The epoxy composite made with 20 vol% NaOH-treated sisal fiber is enhanced by the adaptations of 3, 6, and 9 vol% of nano-SiC via thermal-associated injection molding technology. The composite’s metallurgical (SEM), tensile strength, elongation percentage, flexural strength, and fracture toughness qualities were experimentally measured, and the ensuing results are mentioned below.

  • Effective blending action is associated with better injection processing, which results in good metallurgical structure formation. It showed the homogenous SF distribution along with coarse grain structure formation.

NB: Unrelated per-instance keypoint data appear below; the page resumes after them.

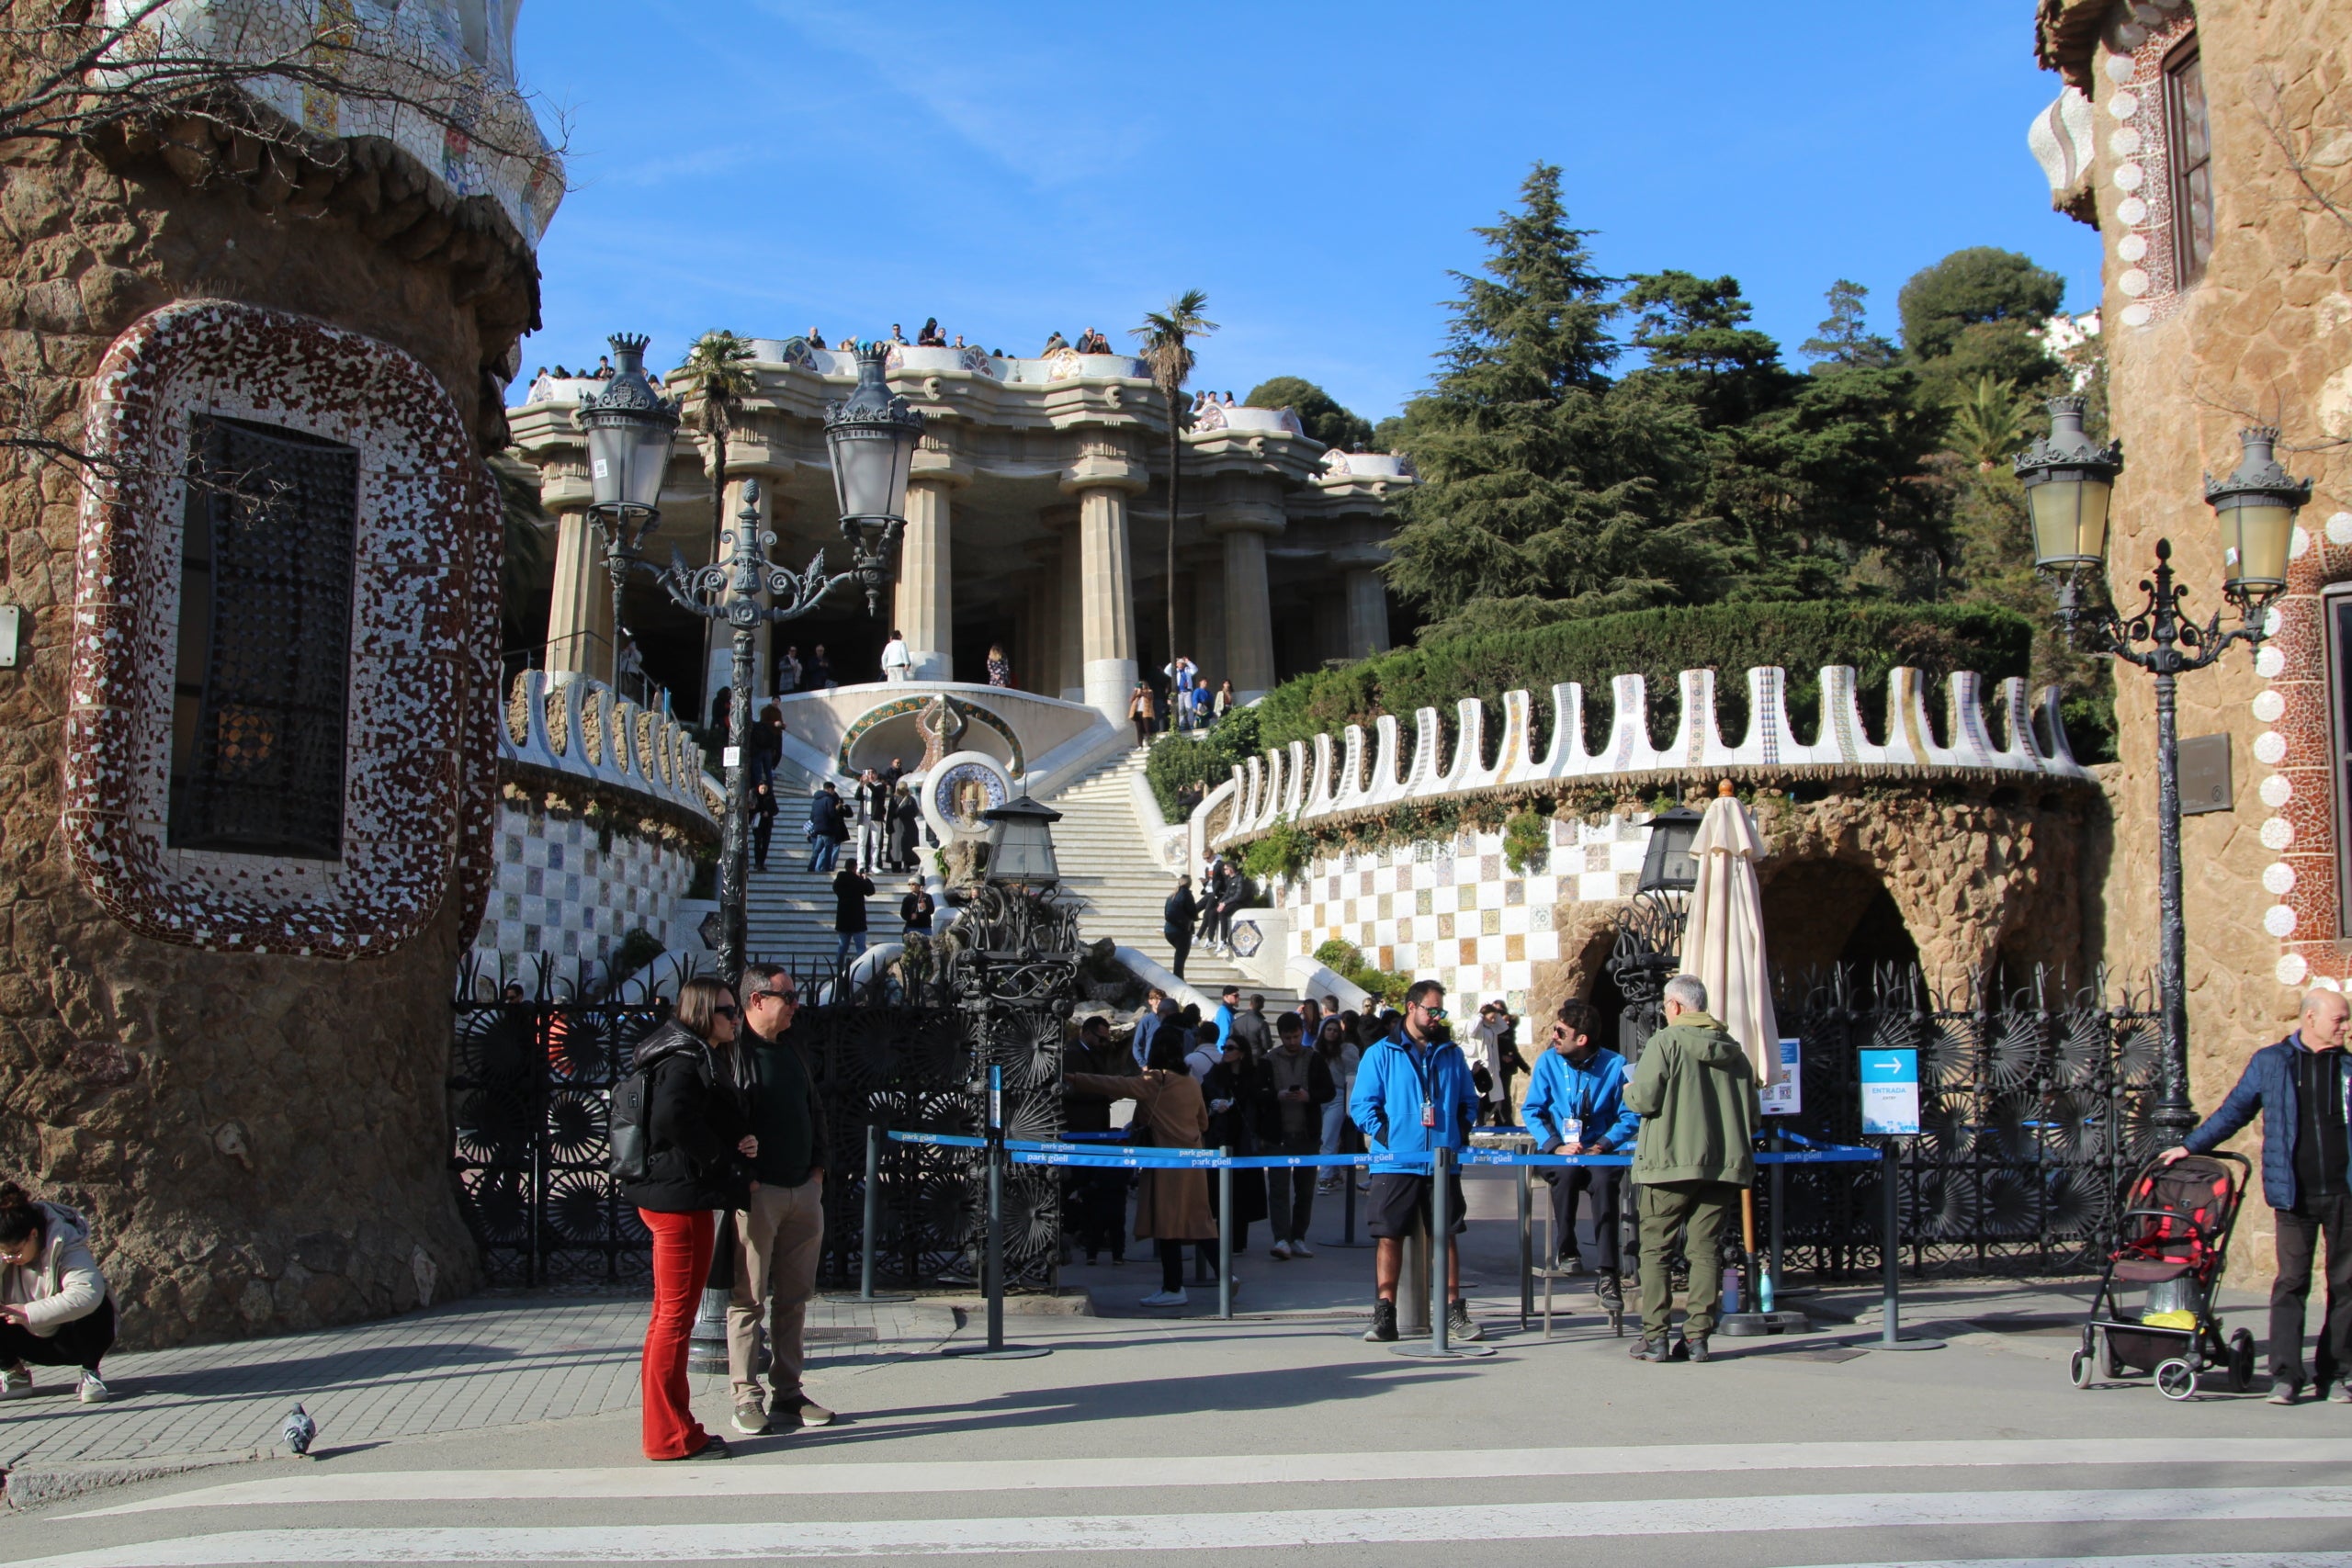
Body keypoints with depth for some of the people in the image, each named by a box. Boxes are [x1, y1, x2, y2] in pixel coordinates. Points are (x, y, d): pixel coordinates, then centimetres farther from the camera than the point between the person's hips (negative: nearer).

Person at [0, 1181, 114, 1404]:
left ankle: (90, 1372, -11)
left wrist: (30, 1313, -46)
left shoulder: (66, 1245, -29)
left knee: (95, 1306, -36)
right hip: (33, 1341, 4)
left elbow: (87, 1292, -48)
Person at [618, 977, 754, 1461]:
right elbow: (672, 1116, -32)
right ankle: (671, 1435, 0)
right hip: (683, 1196, -11)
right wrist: (719, 1157, -21)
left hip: (677, 1197, 11)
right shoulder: (684, 1061, -14)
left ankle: (670, 1429, 23)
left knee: (671, 1315, 15)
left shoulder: (705, 1060, 19)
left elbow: (719, 1125, 21)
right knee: (675, 1316, -5)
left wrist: (743, 1142, 0)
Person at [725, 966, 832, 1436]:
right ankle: (746, 1396, 6)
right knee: (748, 1298, -1)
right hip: (756, 1193, -7)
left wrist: (817, 1165, 13)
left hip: (803, 1190, 7)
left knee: (794, 1297, 10)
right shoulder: (732, 1052, -9)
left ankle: (787, 1392, 17)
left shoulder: (791, 1052, 16)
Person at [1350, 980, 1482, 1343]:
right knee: (1389, 1235, -2)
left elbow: (1469, 1101, 19)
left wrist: (1461, 1133, 4)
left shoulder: (1451, 1055, 14)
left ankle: (1454, 1312, 11)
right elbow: (1362, 1104, -1)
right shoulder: (1381, 1054, 3)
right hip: (1396, 1162, -3)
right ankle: (1384, 1315, 3)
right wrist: (1384, 1136, -13)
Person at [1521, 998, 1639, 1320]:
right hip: (1559, 1154, 1)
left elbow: (1630, 1116, -2)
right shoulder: (1548, 1062, 0)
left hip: (1598, 1153, -1)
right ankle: (1565, 1249, -18)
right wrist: (1555, 1146, -14)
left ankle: (1607, 1274, -34)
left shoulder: (1614, 1065, -4)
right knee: (1567, 1173, -35)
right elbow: (1533, 1111, 1)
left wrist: (1603, 1145, -17)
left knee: (1604, 1181, -34)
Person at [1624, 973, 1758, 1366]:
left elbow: (1644, 1100, -12)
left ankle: (1654, 1337, 0)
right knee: (1706, 1249, 6)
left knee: (1655, 1248, 3)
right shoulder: (1734, 1050, 12)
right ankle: (1697, 1336, 4)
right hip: (1725, 1164, 5)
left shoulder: (1665, 1042, -6)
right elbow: (1751, 1115, 14)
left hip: (1670, 1162, -5)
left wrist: (1630, 1091, 10)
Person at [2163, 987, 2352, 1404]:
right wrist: (2190, 1146, 10)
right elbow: (2234, 1111, 12)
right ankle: (2286, 1375, -1)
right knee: (2290, 1282, -3)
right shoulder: (2270, 1062, 5)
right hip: (2295, 1195, -2)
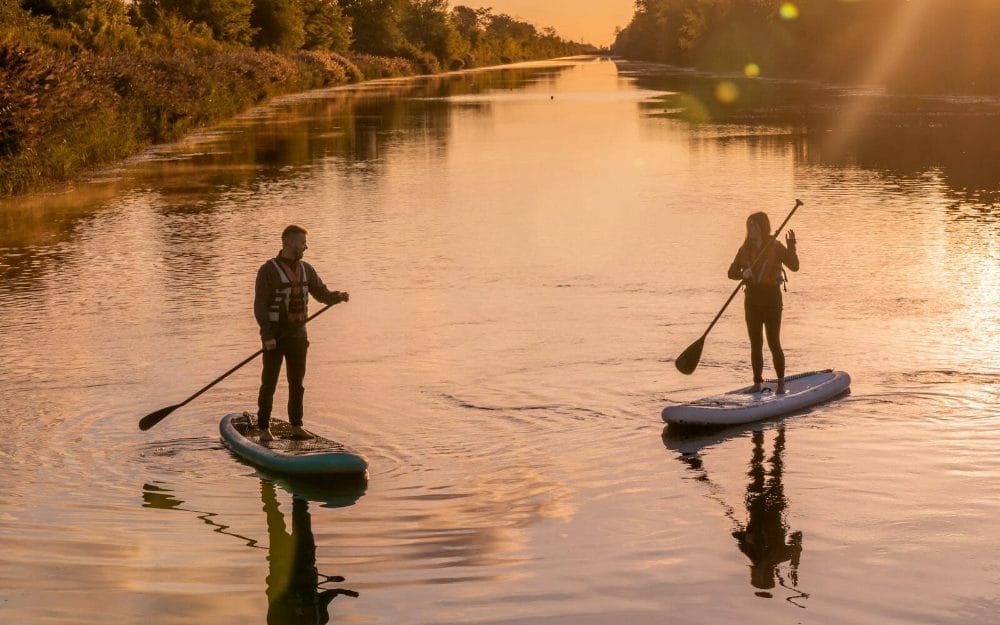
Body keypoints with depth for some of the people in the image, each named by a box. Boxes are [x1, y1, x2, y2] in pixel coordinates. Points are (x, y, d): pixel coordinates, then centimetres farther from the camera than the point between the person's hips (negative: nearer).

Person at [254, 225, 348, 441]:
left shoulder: (306, 269, 9)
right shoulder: (268, 270, -10)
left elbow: (321, 293, 13)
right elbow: (260, 306, -13)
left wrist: (339, 296, -9)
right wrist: (267, 336, -20)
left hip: (298, 335, 6)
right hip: (275, 338, -6)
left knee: (297, 383, 9)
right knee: (269, 384, -1)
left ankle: (296, 427, 16)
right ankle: (264, 429, 5)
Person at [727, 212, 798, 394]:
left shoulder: (776, 247, -6)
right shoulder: (745, 249, 7)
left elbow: (794, 266, -15)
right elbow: (732, 272, 4)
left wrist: (791, 247, -28)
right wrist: (743, 273, -17)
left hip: (771, 298, -4)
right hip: (752, 298, 5)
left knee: (773, 343, -5)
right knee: (755, 344, 7)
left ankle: (781, 382, 6)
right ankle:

  • In the group of composite compositions, the hybrid epoxy nanocomposite (epoxy/20 vol% SF/6 vol% SiC) has an excellent tensile stress, which is 74% greater than the tensile strength of epoxy/20 vol% SF composite.

  • Similarly, the elongation percentage of epoxy/20 vol% NaOH-treated sisal fiber/6 vol% nano-SiC hybrid composite exposed a maximum elongation rate of 18% and higher than the epoxy composite made with 20 vol% of NaOH-treated sisal fiber composite.

  • Besides, the flexural strength exposed a higher value when adding 6 vol% nano-SiC, which improved by 65%, related to 20 vol% of chemical-treated sisal fiber.

  • The fracture toughness of epoxy/20 vol% SF/6 vol% nano-SiC exposed maximum fracture toughness and hiked by 38% compared to epoxy/20 vol% SF.

  • Based on enhanced composite properties identified with epoxy/20 vol% SF/6 vol% nano, SiC will be recommended for automotive industrial applications.

  • In the future, the optimum behavior of hybrid epoxy nanocomposite (epoxy/20 vol% SF/6 vol% SiC) will be involved in wear and machining studies.